* [Task details]
In the records below, switch "bbox" to "bounding box" wherever it appears, and write the records out again with everything else left the same.

* [Element and region data]
# # # # #
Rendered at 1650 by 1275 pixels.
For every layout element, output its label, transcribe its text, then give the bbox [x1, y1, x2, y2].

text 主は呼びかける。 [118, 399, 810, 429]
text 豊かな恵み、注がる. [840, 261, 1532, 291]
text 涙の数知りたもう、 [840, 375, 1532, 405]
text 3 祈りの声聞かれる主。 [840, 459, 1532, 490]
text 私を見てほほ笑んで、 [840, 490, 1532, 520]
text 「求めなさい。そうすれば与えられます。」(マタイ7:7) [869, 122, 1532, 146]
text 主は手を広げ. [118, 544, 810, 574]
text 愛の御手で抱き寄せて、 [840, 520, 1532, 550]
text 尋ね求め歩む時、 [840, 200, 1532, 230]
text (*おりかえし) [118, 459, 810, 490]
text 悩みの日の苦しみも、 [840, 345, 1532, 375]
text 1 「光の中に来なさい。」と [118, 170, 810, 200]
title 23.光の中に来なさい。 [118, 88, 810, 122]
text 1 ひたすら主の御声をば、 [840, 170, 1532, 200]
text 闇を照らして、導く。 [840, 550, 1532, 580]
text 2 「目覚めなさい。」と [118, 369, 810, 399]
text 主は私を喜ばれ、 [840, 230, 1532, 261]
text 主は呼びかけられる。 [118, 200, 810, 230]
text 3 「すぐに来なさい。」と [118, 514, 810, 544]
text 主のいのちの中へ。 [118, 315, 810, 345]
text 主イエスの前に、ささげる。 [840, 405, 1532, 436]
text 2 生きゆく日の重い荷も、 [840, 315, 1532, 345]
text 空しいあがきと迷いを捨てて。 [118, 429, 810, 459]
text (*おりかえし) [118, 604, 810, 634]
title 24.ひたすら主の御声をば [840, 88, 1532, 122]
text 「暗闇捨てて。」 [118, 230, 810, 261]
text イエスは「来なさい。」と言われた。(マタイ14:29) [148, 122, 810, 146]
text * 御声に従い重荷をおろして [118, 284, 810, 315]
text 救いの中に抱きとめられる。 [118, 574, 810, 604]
# # # # #
* [Expected answer]
Rendered at 1650 by 1275 pixels.
For every layout element, output its label, transcribe its text, then give the bounding box [x1, y1, x2, y2].

text 主は呼びかける。 [118, 399, 810, 429]
text 豊かな恵み、注がる. [840, 261, 1532, 291]
text 涙の数知りたもう、 [840, 375, 1532, 405]
text 3 祈りの声聞かれる主。 [840, 459, 1532, 490]
text 私を見てほほ笑んで、 [840, 490, 1532, 520]
text 「求めなさい。そうすれば与えられます。」(マタイ7:7) [869, 122, 1532, 146]
text 主は手を広げ. [118, 544, 810, 574]
text 愛の御手で抱き寄せて、 [840, 520, 1532, 550]
text 尋ね求め歩む時、 [840, 200, 1532, 230]
text (*おりかえし) [118, 459, 810, 490]
text 悩みの日の苦しみも、 [840, 345, 1532, 375]
text 1 「光の中に来なさい。」と [118, 170, 810, 200]
title 23.光の中に来なさい。 [118, 88, 810, 122]
text 1 ひたすら主の御声をば、 [840, 170, 1532, 200]
text 闇を照らして、導く。 [840, 550, 1532, 580]
text 2 「目覚めなさい。」と [118, 369, 810, 399]
text 主は私を喜ばれ、 [840, 230, 1532, 261]
text 主は呼びかけられる。 [118, 200, 810, 230]
text 3 「すぐに来なさい。」と [118, 514, 810, 544]
text 主のいのちの中へ。 [118, 315, 810, 345]
text 主イエスの前に、ささげる。 [840, 405, 1532, 436]
text 2 生きゆく日の重い荷も、 [840, 315, 1532, 345]
text 空しいあがきと迷いを捨てて。 [118, 429, 810, 459]
text (*おりかえし) [118, 604, 810, 634]
title 24.ひたすら主の御声をば [840, 88, 1532, 122]
text 「暗闇捨てて。」 [118, 230, 810, 261]
text イエスは「来なさい。」と言われた。(マタイ14:29) [148, 122, 810, 146]
text * 御声に従い重荷をおろして [118, 284, 810, 315]
text 救いの中に抱きとめられる。 [118, 574, 810, 604]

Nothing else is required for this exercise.